La Prosa (46)
Amanece pero no amanezco. Pongo «tu
música». Hago mi lado de la cama, el otro lado hace mucho tiempo que permanece
intacto, como estatua de mármol, como frontera. Es el malecón de mi suerte. A
veces me alongo desde mi lado a pesar del vértigo, y allá abajo, en la costa,
entre el oleaje y el fulgor de la espuma, veo las caletas de su cuerpo, sus
carnosos arenales, y mido el significado de la distancia infinita. Miro por la
ventana: más allá, después de la horizontalidad, el horizonte evita que el mar
se desborde. Cada ola es un verso que se acerca y se deshace en la orilla. Y en
cada verso vienen bosques y vienen campos con arroyos secos, vienen libélulas y
pájaros, y vienen las pobrezas magulladas. Vienen miradas y vienen sonrisas; también
tristezas que desconozco. Entre las aguas –con pliegues delicados pero firmes, y
lleno de inexistentes pinceladas blancas, como flores--, contemplo su rostro
dibujado con tinta negra, una impecable suavidad en los rasgos que no oculta,
al contrario, muestra, un dolor infinito, erguido, y no resalta como tristeza, como
herida, sino como arma, como voluntad. Su rostro de mujer perfecta, lejana.
Inabarcable. Miro «su lado» de la cama. Es cordillera de ausencia. Me bajo a la
costa a pescar, como cualquier otro pescador de silencios; ésta es la hora en
que empezamos a bajar con la caña al hombro. Mi mundo colecciona los silencios.
¿Cuál es mi voluntad de la deriva? Y con los pescadores hablo sin palabras. Los
miro. Forman parte del paisaje, incrustados –y formando parte de ellos— en los
latidos de la existencia. Solo hay tiempo si hay materia. Mi materia me
abandona, a cada día se me caen como hojas sueños que se van secando. Los pescadores
sí hablan entre ellos de sus cosas, pero no los entiendo. Miro las olas,
volcándose en la orilla. Así el verso se desparrama. Como si su cuerpo fuese mi
mar. Como si a diario le hiciera el amor. En ella me vierto. Esto de bajar a
pescar, a tratar de encontrar lo que no está, nunca fue lo mío, pero lo mío no
lo encontré en ninguna parte; aun así le di la razón, «deja de buscar versos y
dedícate a la fotografía, se te da mucho mejor, es lo tuyo». Le hice caso y eso
hago desde entonces, pero no tengo cámara.
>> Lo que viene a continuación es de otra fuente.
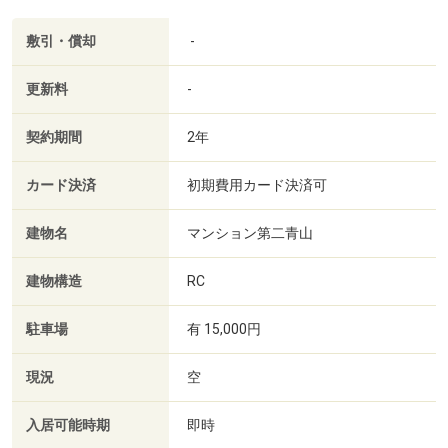
敷引・償却
-
更新料
-
契約期間
2年
カード決済
初期費用カード決済可
建物名
マンション第二青山
建物構造
RC
駐車場
有 15,000円
現況
空
入居可能時期
即時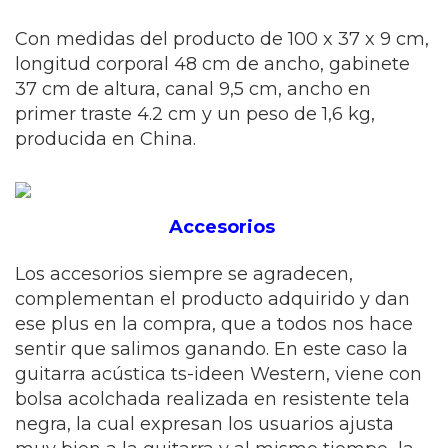
Con medidas del producto de 100 x 37 x 9 cm,
longitud corporal 48 cm de ancho, gabinete
37 cm de altura, canal 9,5 cm, ancho en
primer traste 4.2 cm y un peso de 1,6 kg,
producida en China.
Accesorios
Los accesorios siempre se agradecen,
complementan el producto adquirido y dan
ese plus en la compra, que a todos nos hace
sentir que salimos ganando. En este caso la
guitarra acústica ts-ideen Western, viene con
bolsa acolchada realizada en resistente tela
negra, la cual expresan los usuarios ajusta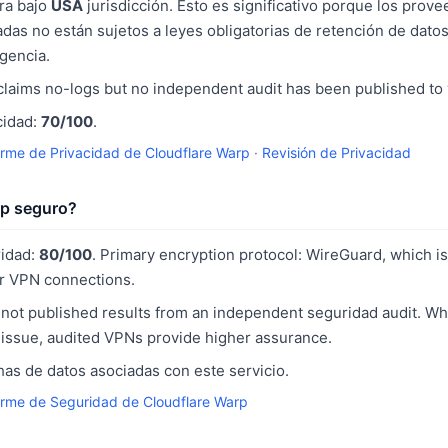
ra bajo
USA
jurisdicción. Esto es significativo porque los pro
iadas no están sujetos a leyes obligatorias de retención de dato
igencia.
 claims no-logs but no independent audit has been published to v
cidad:
70/100
.
orme de Privacidad de Cloudflare Warp
·
Revisión de Privacidad
rp seguro?
ridad:
80/100
. Primary encryption protocol: WireGuard, which i
or VPN connections.
not published results from an independent seguridad audit. Whi
 issue, audited VPNs provide higher assurance.
as de datos asociadas con este servicio.
orme de Seguridad de Cloudflare Warp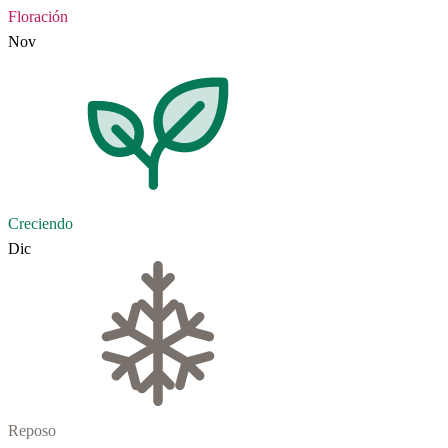
Floración
Nov
Creciendo
Dic
Reposo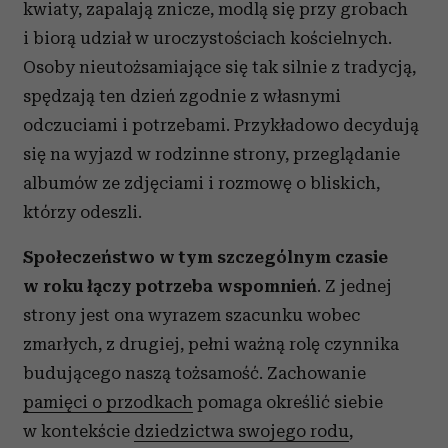
kwiaty, zapalają znicze, modlą się przy grobach
i biorą udział w uroczystościach kościelnych.
Osoby nieutożsamiające się tak silnie z tradycją,
spędzają ten dzień zgodnie z własnymi
odczuciami i potrzebami. Przykładowo decydują
się na wyjazd w rodzinne strony, przeglądanie
albumów ze zdjęciami i rozmowę o bliskich,
którzy odeszli.
Społeczeństwo w tym szczególnym czasie
w roku łączy potrzeba wspomnień
. Z jednej
strony jest ona wyrazem szacunku wobec
zmarłych, z drugiej, pełni ważną rolę czynnika
budującego naszą tożsamość. Zachowanie
pamięci o przodkach
pomaga określić siebie
w kontekście
dziedzictwa swojego rodu
,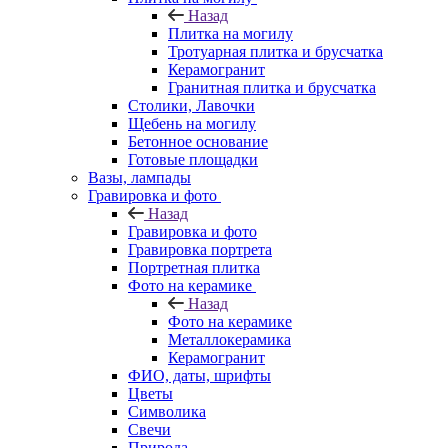
Назад
Плитка на могилу
Тротуарная плитка и брусчатка
Керамогранит
Гранитная плитка и брусчатка
Столики, Лавочки
Щебень на могилу
Бетонное основание
Готовые площадки
Вазы, лампады
Гравировка и фото
Назад
Гравировка и фото
Гравировка портрета
Портретная плитка
Фото на керамике
Назад
Фото на керамике
Металлокерамика
Керамогранит
ФИО, даты, шрифты
Цветы
Символика
Свечи
Природа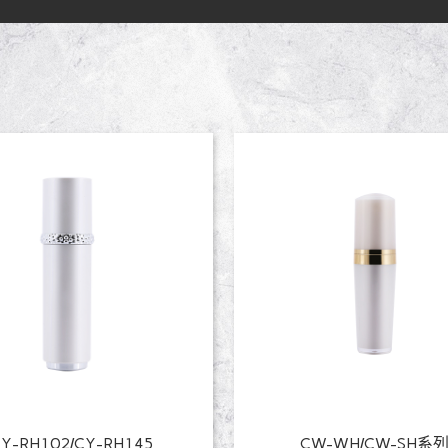
Y-RH102/CY-RH145
CW-WH/CW-SH系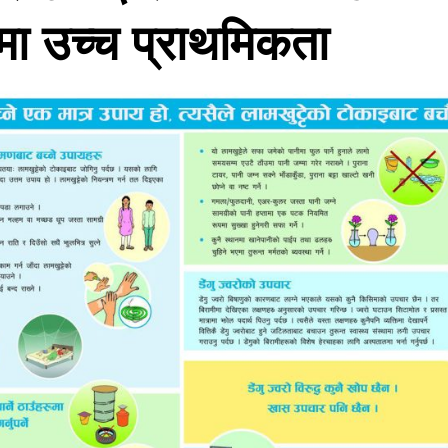
धारमा उच्च प्राथमिकता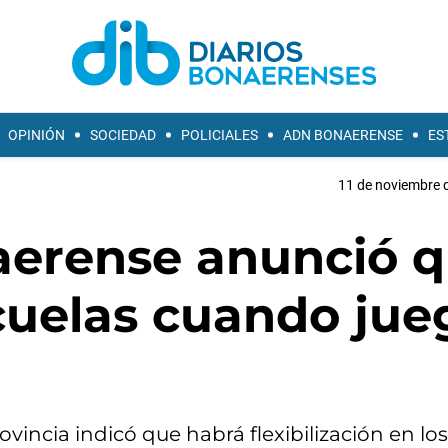
OPINIÓN
SOCIEDAD
POLICIALES
ADN BONAERENSE
ES
11 de noviembre d
aerense anunció 
scuelas cuando ju
ovincia indicó que habrá flexibilización en lo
Así que voy y vengo, me hago marea. Sin
memorizar las imágenes: dejo que cada día me sorprendan. Posiblemente nunca
escribí, o eran ridículos versos del entonces, del enamorado, o del que
aspiraba al enamoramiento (hace tiempo se me apareció uno de esos versos, y
como vino se fue, pero –cosa extraña dada mi vagancia— lo escribí en el muro de
piedra que hay frente a casa, la piedra donde se echa al sol mi gran lagarto
favorito, verde y azul, de brillo mineral, «la nada se hizo Universo para que
yo te conociera»--, pero para poder leerlo hay que acercarse al muro de piedra,
indagarlo, entrar en él, ser mineral íntegramente.